By adding .AsSplitQuery()
to your LINQ query, you instruct EF Core to be smarter. It will generate three separate SQL queries: one for the Blogs
, one for the Posts
, and one for the Contributors
. EF Core then stitches the data together in memory. While this means more database roundtrips, the total amount of data transferred is much smaller, which is often a major performance win.
3. Compiled Queries
Every time a LINQ query is executed for the first time, EF Core must perform a series of steps: it parses the query, translates it into an expression tree, and then compiles that tree into a SQL statement that the database can understand. This compilation step has a small cost. For a query that is executed thousands of times per second, this small cost can add up.
Compiled queries allow you to perform this compilation step once and then reuse the compiled query delegate. You define the query using EF.CompileQuery
or EF.CompileAsyncQuery
, and then you can invoke the resulting delegate multiple times, passing in different parameters without paying the compilation cost each time.
Practice Exercise
Write a read-only query that fetches a large amount of data. Measure its performance. Then, add .AsNoTracking()

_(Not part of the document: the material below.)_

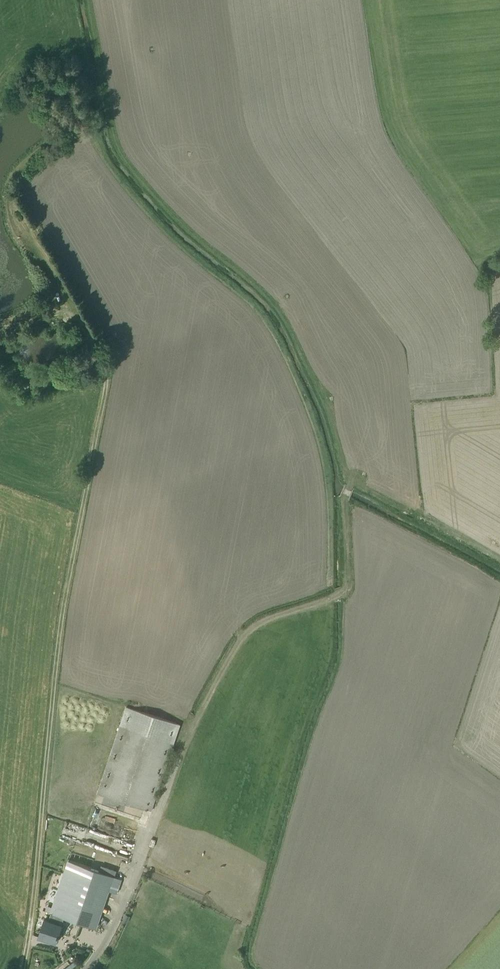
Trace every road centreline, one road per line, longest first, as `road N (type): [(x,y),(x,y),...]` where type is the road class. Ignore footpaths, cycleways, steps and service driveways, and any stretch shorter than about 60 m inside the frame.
road 1 (track): [(23,968),(62,609),(105,374),(67,311),(0,329)]
road 2 (track): [(190,729),(240,639),(346,587),(350,485)]
road 3 (track): [(67,311),(13,222),(14,174),(49,140),(47,119),(23,87)]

to the query, measure it again, and explain why the performance improves and when it is appropriate to use this method.
Answer
Code Example
using Microsoft.EntityFrameworkCore;
using System.Diagnostics;
// Assume a DbContext with a large 'Products' table
public class AppDbContext : DbContext
{
public DbSet<Product> Products { get; set; }
// ... configuration ...
}
public class PerformanceDemo
{
public void RunQueryComparison()
{
using var context = new AppDbContext();
var stopwatch = new Stopwatch();
// --- Scenario 1: Default Tracking Query ---
stopwatch.Start();
var trackedProducts = context.Products.ToList();
stopwatch.Stop();
Console.WriteLine($"Default Tracking Query took: {stopwatch.ElapsedMilliseconds} ms");
// --- Scenario 2: No-Tracking Query ---
stopwatch.Restart();
var noTrackingProducts = context.Products.AsNoTracking().ToList();
stopwatch.Stop();
Console.WriteLine($"AsNoTracking() Query took: {stopwatch.ElapsedMilliseconds} ms");
}
}
Explanation of Performance Improvement
When you run this code against a database with thousands of products, you will see that the AsNoTracking()
query is noticeably faster.
-
Default Tracking Query: For every single
Product
entity loaded from the database, the EF Core change tracker performs several actions:- It creates an internal
EntityEntry
to hold tracking information. - It creates a “snapshot” of the entity’s original property values.

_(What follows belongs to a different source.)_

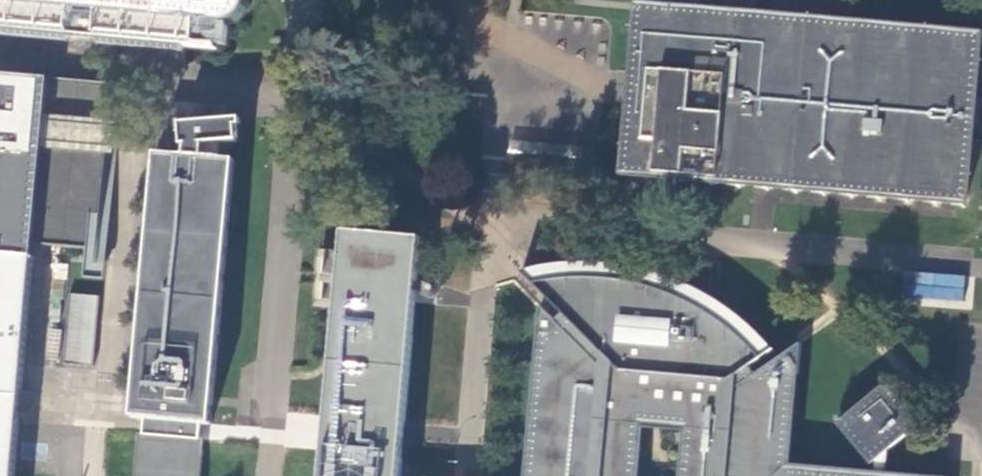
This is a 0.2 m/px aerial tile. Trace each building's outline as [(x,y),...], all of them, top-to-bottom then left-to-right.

- It stores this snapshot and the entity instance in memory, attached to the
DbContext
. This process of creating and managing tracking information for thousands of objects consumes both CPU time and memory.
- It creates an internal
-
AsNoTracking()
Query: This query tells EF Core: “I only want the data. I promise I will not be updating these entities.” EF Core is then able to take a much simpler, faster path:- It executes the SQL query.
- It creates the
Product
objects from the results. - It returns the list of objects to you directly, without creating any snapshots or attaching them to the
DbContext
. By skipping the entire change tracking mechanism, the query completes faster and uses less memory.
When is it appropriate to use AsNoTracking()
?
You should use .AsNoTracking()
for any query where you are reading data for display or processing purposes and you will not be calling SaveChanges()
to update that data in the same DbContext
instance. This applies to the vast majority of queries in many applications, such as fetching data for reports, dashboards, API GET endpoints, and list views. It is a simple and highly effective performance optimization.